A cidade de Busan, na Coreia do Sul, pode estar no continente, mas tem muito medo da subida do nível das águas que possa prejudicar as suas actividades e os seus cidadãos. Assim, uma empresa coreana chamada Oceanix, em colaboração com as Nações Unidas, desenvolveu uma ideia para uma cidade flutuante. Três módulos seriam criados para acomodar até 30.000 pessoas: o primeiro para alojar cidadãos, o segundo para proporcionar entretenimento e o terceiro para a investigação científica. As plataformas seriam concebidas para se adaptarem bem ao mundo oceânico, evitando mais poluição. A energia necessária seria toda verde e não haveria carros na cidade, apenas peões e ciclistas.
As Nações Unidas esperam que outros países sigam esta solução a fim de poderem acomodar, entre outros, refugiados climáticos, se necessário.

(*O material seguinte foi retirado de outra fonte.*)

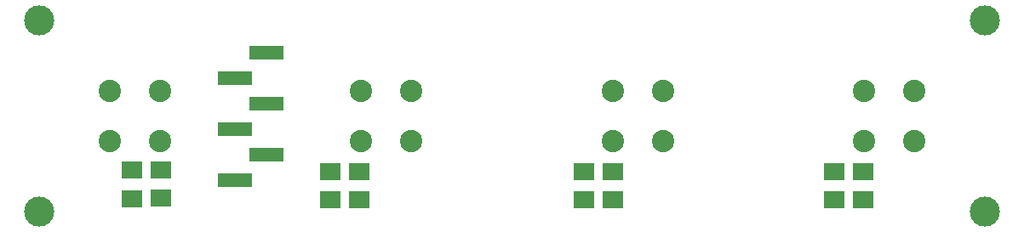
<source format=gbr>
G04 DipTrace 3.3.1.3*
G04 TopMask.gbr*
%MOIN*%
G04 #@! TF.FileFunction,Soldermask,Top*
G04 #@! TF.Part,Single*
%ADD37C,0.11811*%
%ADD41C,0.087874*%
%ADD43R,0.133071X0.057874*%
%ADD45R,0.07874X0.070866*%
%FSLAX26Y26*%
G04*
G70*
G90*
G75*
G01*
G04 TopMask*
%LPD*%
D45*
X3737450Y668627D3*
Y558391D3*
X2756201Y668627D3*
Y558391D3*
X1762451Y668627D3*
Y558391D3*
X987450Y674950D3*
Y564714D3*
D37*
X511811Y511811D3*
Y1259843D3*
X4212598D3*
Y511811D3*
D45*
X3624951Y558391D3*
Y668627D3*
X2643701Y558391D3*
Y668627D3*
X1651329Y558391D3*
Y668627D3*
X874951Y562525D3*
Y672761D3*
D43*
X1276041Y635827D3*
X1401238Y735827D3*
X1276041Y835827D3*
X1401238Y935827D3*
X1276041Y1035827D3*
X1401238Y1135827D3*
D41*
X3937008Y984215D3*
Y787364D3*
X3740157D3*
Y984215D3*
X2952756D3*
Y787364D3*
X2755906D3*
Y984215D3*
X1968504D3*
Y787364D3*
X1771654D3*
Y984215D3*
X984252D3*
Y787364D3*
X787402D3*
Y984215D3*
M02*

</source>
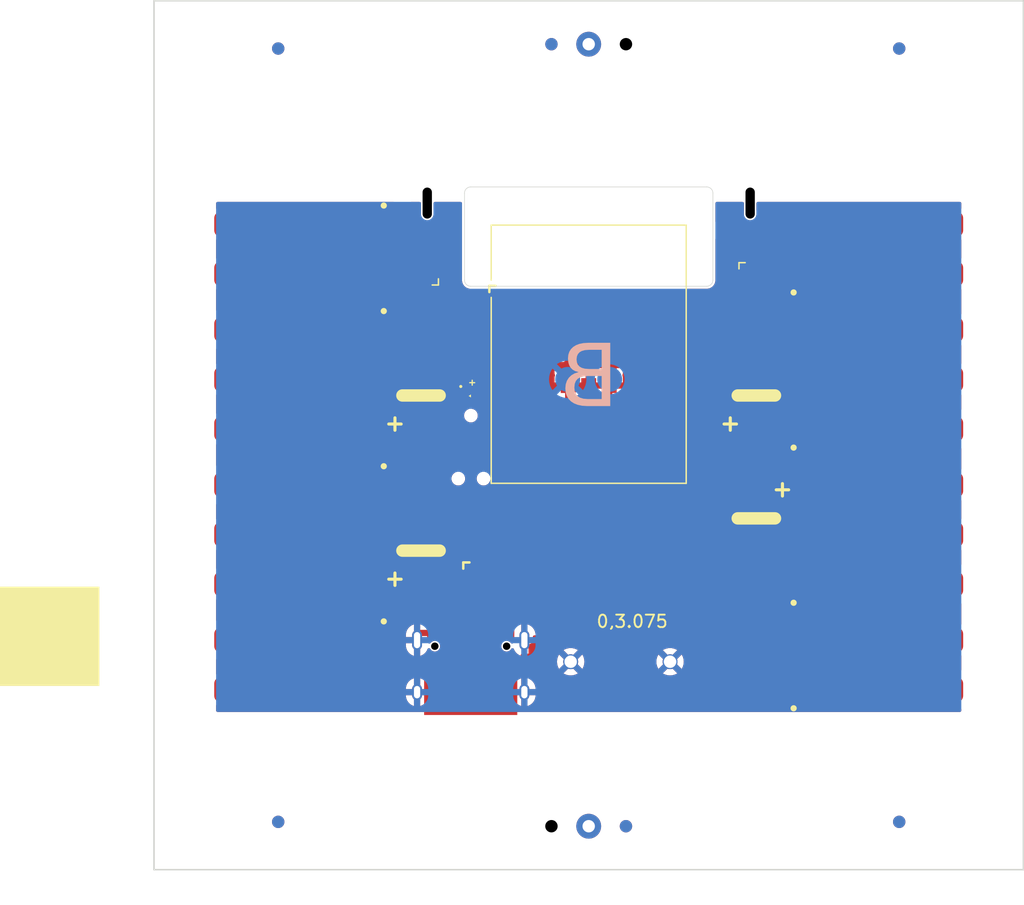
<source format=kicad_pcb>
(kicad_pcb
	(version 20240108)
	(generator "pcbnew")
	(generator_version "8.0")
	(general
		(thickness 1.2)
		(legacy_teardrops no)
	)
	(paper "A4")
	(title_block
		(title "IronManChest")
		(rev "1")
		(company "Adrian Kennard, Andrews & Arnold Ltd")
	)
	(layers
		(0 "F.Cu" signal)
		(31 "B.Cu" signal)
		(32 "B.Adhes" user "B.Adhesive")
		(33 "F.Adhes" user "F.Adhesive")
		(34 "B.Paste" user)
		(35 "F.Paste" user)
		(36 "B.SilkS" user "B.Silkscreen")
		(37 "F.SilkS" user "F.Silkscreen")
		(38 "B.Mask" user)
		(39 "F.Mask" user)
		(40 "Dwgs.User" user "User.Drawings")
		(41 "Cmts.User" user "User.Comments")
		(42 "Eco1.User" user "User.Eco1")
		(43 "Eco2.User" user "User.Eco2")
		(44 "Edge.Cuts" user)
		(45 "Margin" user)
		(46 "B.CrtYd" user "B.Courtyard")
		(47 "F.CrtYd" user "F.Courtyard")
		(48 "B.Fab" user)
		(49 "F.Fab" user)
		(50 "User.1" user "V.Cuts")
		(51 "User.2" user "Board.outline")
	)
	(setup
		(stackup
			(layer "F.SilkS"
				(type "Top Silk Screen")
				(color "White")
			)
			(layer "F.Paste"
				(type "Top Solder Paste")
			)
			(layer "F.Mask"
				(type "Top Solder Mask")
				(color "Purple")
				(thickness 0.01)
			)
			(layer "F.Cu"
				(type "copper")
				(thickness 0.035)
			)
			(layer "dielectric 1"
				(type "core")
				(color "FR4 natural")
				(thickness 1.11)
				(material "FR4")
				(epsilon_r 4.5)
				(loss_tangent 0.02)
			)
			(layer "B.Cu"
				(type "copper")
				(thickness 0.035)
			)
			(layer "B.Mask"
				(type "Bottom Solder Mask")
				(color "Purple")
				(thickness 0.01)
			)
			(layer "B.Paste"
				(type "Bottom Solder Paste")
			)
			(layer "B.SilkS"
				(type "Bottom Silk Screen")
				(color "White")
			)
			(copper_finish "ENIG")
			(dielectric_constraints no)
		)
		(pad_to_mask_clearance 0)
		(pad_to_paste_clearance_ratio -0.02)
		(allow_soldermask_bridges_in_footprints no)
		(aux_axis_origin 65 135)
		(grid_origin 100 96)
		(pcbplotparams
			(layerselection 0x00010fc_ffffffff)
			(plot_on_all_layers_selection 0x0000000_00000000)
			(disableapertmacros no)
			(usegerberextensions no)
			(usegerberattributes yes)
			(usegerberadvancedattributes yes)
			(creategerberjobfile yes)
			(dashed_line_dash_ratio 12.000000)
			(dashed_line_gap_ratio 3.000000)
			(svgprecision 6)
			(plotframeref no)
			(viasonmask no)
			(mode 1)
			(useauxorigin no)
			(hpglpennumber 1)
			(hpglpenspeed 20)
			(hpglpendiameter 15.000000)
			(pdf_front_fp_property_popups yes)
			(pdf_back_fp_property_popups yes)
			(dxfpolygonmode yes)
			(dxfimperialunits yes)
			(dxfusepcbnewfont yes)
			(psnegative no)
			(psa4output no)
			(plotreference yes)
			(plotvalue yes)
			(plotfptext yes)
			(plotinvisibletext no)
			(sketchpadsonfab no)
			(subtractmaskfromsilk no)
			(outputformat 1)
			(mirror no)
			(drillshape 0)
			(scaleselection 1)
			(outputdirectory "")
		)
	)
	(net 0 "")
	(net 1 "GND")
	(net 2 "+3V3")
	(net 3 "Net-(J5-CC1)")
	(net 4 "D+")
	(net 5 "D-")
	(net 6 "unconnected-(J5-SBU1-PadA8)")
	(net 7 "Net-(J5-CC2)")
	(net 8 "unconnected-(J5-SBU2-PadB8)")
	(net 9 "DC")
	(net 10 "Net-(J1-Pin_2)")
	(net 11 "MICWS")
	(net 12 "MICSD")
	(net 13 "Net-(U2-EN)")
	(net 14 "MICSCK")
	(net 15 "LED1")
	(net 16 "LED2")
	(net 17 "LED0")
	(net 18 "unconnected-(D3-O-Pad1)")
	(net 19 "LED3")
	(net 20 "LED4")
	(net 21 "Net-(J10-Pin_1)")
	(net 22 "Net-(J10-Pin_2)")
	(net 23 "Net-(J11-Pin_1)")
	(net 24 "Net-(J11-Pin_2)")
	(net 25 "SDDAT2")
	(net 26 "SDDAT3")
	(net 27 "SDCMD")
	(net 28 "SDDAT1")
	(net 29 "SDCLK")
	(net 30 "SDDAT0")
	(net 31 "SDCD")
	(net 32 "SPKPWR")
	(net 33 "Net-(U6-~{SD_MODE})")
	(net 34 "unconnected-(U1-Pad3)")
	(net 35 "unconnected-(U1-Pad1)")
	(net 36 "unconnected-(U1-Pad6)")
	(net 37 "unconnected-(U1-Pad3)_1")
	(net 38 "unconnected-(U1-Pad1)_1")
	(net 39 "unconnected-(U1-Pad3)_2")
	(net 40 "unconnected-(U1-Pad3)_3")
	(net 41 "unconnected-(U1-Pad3)_4")
	(net 42 "unconnected-(U1-Pad6)_1")
	(net 43 "unconnected-(U1-EN-Pad4)")
	(net 44 "unconnected-(U1-Pad6)_2")
	(net 45 "unconnected-(U1-EN-Pad4)_1")
	(net 46 "unconnected-(U1-Pad1)_2")
	(net 47 "unconnected-(U1-Pad6)_3")
	(net 48 "unconnected-(U1-EN-Pad4)_2")
	(net 49 "unconnected-(U2-GPIO48-Pad30)")
	(net 50 "unconnected-(U2-GPIO26-Pad26)")
	(net 51 "SPKSCK")
	(net 52 "unconnected-(U2-GPIO39-Pad35)")
	(net 53 "unconnected-(U2-GPIO0-Pad4)")
	(net 54 "unconnected-(U2-GPIO45-Pad41)")
	(net 55 "SPKWS")
	(net 56 "SPKSD")
	(net 57 "BTNA")
	(net 58 "BTNB")
	(net 59 "+3.3V")
	(net 60 "unconnected-(U2-GPIO18-Pad22)")
	(net 61 "unconnected-(U2-GPIO17-Pad21)")
	(net 62 "unconnected-(U2-GPIO16-Pad20)")
	(net 63 "unconnected-(U2-GPIO15-Pad19)")
	(net 64 "unconnected-(U2-GPIO14-Pad18)")
	(net 65 "unconnected-(U2-GPIO40-Pad36)")
	(net 66 "unconnected-(U2-GPIO8-Pad12)")
	(net 67 "unconnected-(U2-GPIO10-Pad14)")
	(net 68 "unconnected-(U2-GPIO9-Pad13)")
	(net 69 "unconnected-(U2-GPIO11-Pad15)")
	(footprint "RevK:ICS43434_MEMS_Mic_Open" (layer "F.Cu") (at 87 83 90))
	(footprint "RevK:DFN1006-2L" (layer "F.Cu") (at 115.5 118.5 -90))
	(footprint "RevK:R_0402_" (layer "F.Cu") (at 93.8 113.7 180))
	(footprint "RevK:R_0402" (layer "F.Cu") (at 105.75 105.3 -90))
	(footprint "RevK:R_0402" (layer "F.Cu") (at 99.15 105.3 -90))
	(footprint "RevK:C_0402" (layer "F.Cu") (at 114 90))
	(footprint "RevK:Shadow" (layer "F.Cu") (at 100 96))
	(footprint "RevK:CP_EIA-7343-31_Kemet-D" (layer "F.Cu") (at 86.5 95.5 90))
	(footprint "RevK:DFN1006-2L" (layer "F.Cu") (at 110.5 95.5 -90))
	(footprint "RevK:CP_EIA-7343-31_Kemet-D" (layer "F.Cu") (at 113.5 108 -90))
	(footprint "RevK:Tag-Connect_TC2030-IDC-NL_2x03_P1.27mm_Vertical" (layer "F.Cu") (at 90.516 100.96 -90))
	(footprint "RevK:C_0402" (layer "F.Cu") (at 108.5 91.5 -90))
	(footprint "RevK:VCUT70N" (layer "F.Cu") (at 100 81))
	(footprint "RevK:ESP32-S3-MINI-1" (layer "F.Cu") (at 100 96))
	(footprint "RevK:DFN1006-2L" (layer "F.Cu") (at 85.575 102.5))
	(footprint "RevK:WAGO-2060-453-998-404" (layer "F.Cu") (at 77.5 108))
	(footprint "RevK:R_0402_" (layer "F.Cu") (at 90.199999 113.7 180))
	(footprint "RevK:C_0603_" (layer "F.Cu") (at 94.5 110.5 -90))
	(footprint "RevK:R_0402" (layer "F.Cu") (at 115 83 -90))
	(footprint "RevK:WAGO-2060-453-998-404" (layer "F.Cu") (at 122.5 108 180))
	(footprint "RevK:R_0402" (layer "F.Cu") (at 104.65 105.3 -90))
	(footprint "RevK:WAGO-2060-452-998-404" (layer "F.Cu") (at 122.5 85 180))
	(footprint "RevK:WLP-1.437mmx1.347mm-0.21mm-ball" (layer "F.Cu") (at 87 87))
	(footprint "RevK:C_0603" (layer "F.Cu") (at 91 90 90))
	(footprint "RevK:USB-C-Socket-H" (layer "F.Cu") (at 90.5 117))
	(footprint "RevK:R_0402" (layer "F.Cu") (at 98.05 105.3 -90))
	(footprint "RevK:R_0402" (layer "F.Cu") (at 101.35 105.3 -90))
	(footprint "RevK:ICS43434_MEMS_Mic_Open" (layer "F.Cu") (at 113 83 90))
	(footprint "RevK:WAGO-2060-453-998-404" (layer "F.Cu") (at 122.5 95.5 180))
	(footprint "RevK:R_0402" (layer "F.Cu") (at 84.5 120.5 -90))
	(footprint "RevK:R_0402" (layer "F.Cu") (at 103.55 105.3 -90))
	(footprint "RevK:DFN1006-2L" (layer "F.Cu") (at 84.5 118.5 90))
	(footprint "RevK:TF_PUSH"
		(layer "F.Cu")
		(uuid "8d0e9a7a-6673-4570-af2a-349cea47510b")
		(at 103.5 115)
		(property "Reference" "J12"
			(at 0 -0.5 0)
			(unlocked yes)
			(layer "F.SilkS")
			(hide yes)
			(uuid "7fb9e89e-bac7-4c0a-98e7-0e0556149eed")
			(effects
				(font
					(size 1 1)
					(thickness 0.15)
				)
			)
		)
		(property "Value" "TF_PUSH"
			(at 0 1 0)
			(unlocked yes)
			(layer "F.Fab")
			(uuid "dae53b31-309d-4f94-954f-6436ff56fd46")
			(effects
				(font
					(size 1 1)
					(thickness 0.15)
				)
			)
		)
		(property "Footprint" "RevK:TF_PUSH"
			(at 0 -2.45 0)
			(unlocked yes)
			(layer "F.Fab")
			(hide yes)
			(uuid "7c64a953-e93b-410c-98e3-9b0c00e4b7bb")
			(effects
				(font
					(size 1.27 1.27)
					(thickness 0.15)
				)
			)
		)
		(property "Datasheet" "https://datasheet.lcsc.com/lcsc/1912111437_SHOU-HAN-TF-PUSH_C393941.pdf"
			(at 0 -2.45 0)
			(unlocked yes)
			(layer "F.Fab")
			(hide yes)
			(uuid "fee05327-cd21-48b0-81a7-b29cf6df2432")
			(effects
				(font
					(size 1.27 1.27)
					(thickness 0.15)
				)
			)
		)
		(property "Description" ""
			(at 0 -2.45 0)
			(unlocked yes)
			(layer "F.Fab")
			(hide yes)
			(uuid "60f7849f-7dad-4ff8-9ffa-1afcbb513f1a")
			(effects
				(font
					(size 1.27 1.27)
					(thickness 0.15)
				)
			)
		)
		(property "JLCPCB Position Offset" "0,3.075"
			(at 0 0 0)
			(layer "F.SilkS")
			(uuid "a67944e5-4bb2-44cd-b155-c9b8127a540e")
			(effects
				(font
					(size 1 1)
					(thickness 0.15)
				)
			)
		)
		(property "LCSC Part #" "C393941"
			(at 0 0 0)
			(unlocked yes)
			(layer "F.Fab")
			(hide yes)
			(uuid "ce44319e-91ce-4ad2-af79-242de55d6aeb")
			(effects
				(font
					(size 1 1)
					(thickness 0.15)
				)
			)
		)
		(property ki_fp_filters "microSD*")
		(path "/8d4a03f6-b5a5-40e3-811c-a4cc69bbab35")
		(sheetname "Root")
		(sheetfile "Chest.kicad_sch")
		(attr through_hole)
		(fp_line
			(start -8.075 -7.25)
			(end -8.075 -6.25)
			(stroke
				(width 0.12)
				(type default)
			)
			(layer "F.CrtYd")
			(uuid "5189f7ea-c9f6-4847-82b3-661e4bc89f2d")
		)
		(fp_line
			(start -8.075 -6.25)
			(end -7.375 -6.25)
			(stroke
				(width 0.12)
				(type default)
			)
			(layer "F.CrtYd")
			(uuid "4c9e41c2-5518-4189-9451-9c3fb05a34d8")
		)
		(fp_line
			(start -8.075 2.05)
			(end -7.375 2.05)
			(stroke
				(width 0.12)
				(type default)
			)
			(layer "F.CrtYd")
			(uuid "efbb8bf9-8757-4f6b-a88a-2c04f7b6d1cb")
		)
		(fp_line
			(start -8.075 3.65)
			(end -8.075 2.05)
			(stroke
				(width 0.12)
				(type default)
			)
			(layer "F.CrtYd")
			(uuid "5e226943-636e-4adf-a8c0-c95ff1e033e9")
		)
		(fp_line
			(start -8.075 3.65)
			(end -7.375 3.65)
			(stroke
				(width 0.12)
				(type default)
			)
			(layer "F.CrtYd")
			(uuid "92721537-56c4-496f-bb2a-e2ce7d68b98d")
		)
		(fp_line
			(start -7.375 -6.25)
			(end -7.375 2.05)
			(stroke
				(width
... [484959 chars truncated]
</source>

A construção da primeira cidade flutuante na Coreia terá início em 2023 e deverá estar pronta em 2035. Obviamente, outras medidas estão a ser consideradas por alguns territórios, tais como a possibilidade de elevar o nível das ilhas de modo a não serem inundadas. No entanto, a resposta mais válida continua a ser evitar um aquecimento tão significativo que poderia levar a um aumento demasiado elevado do nível da água.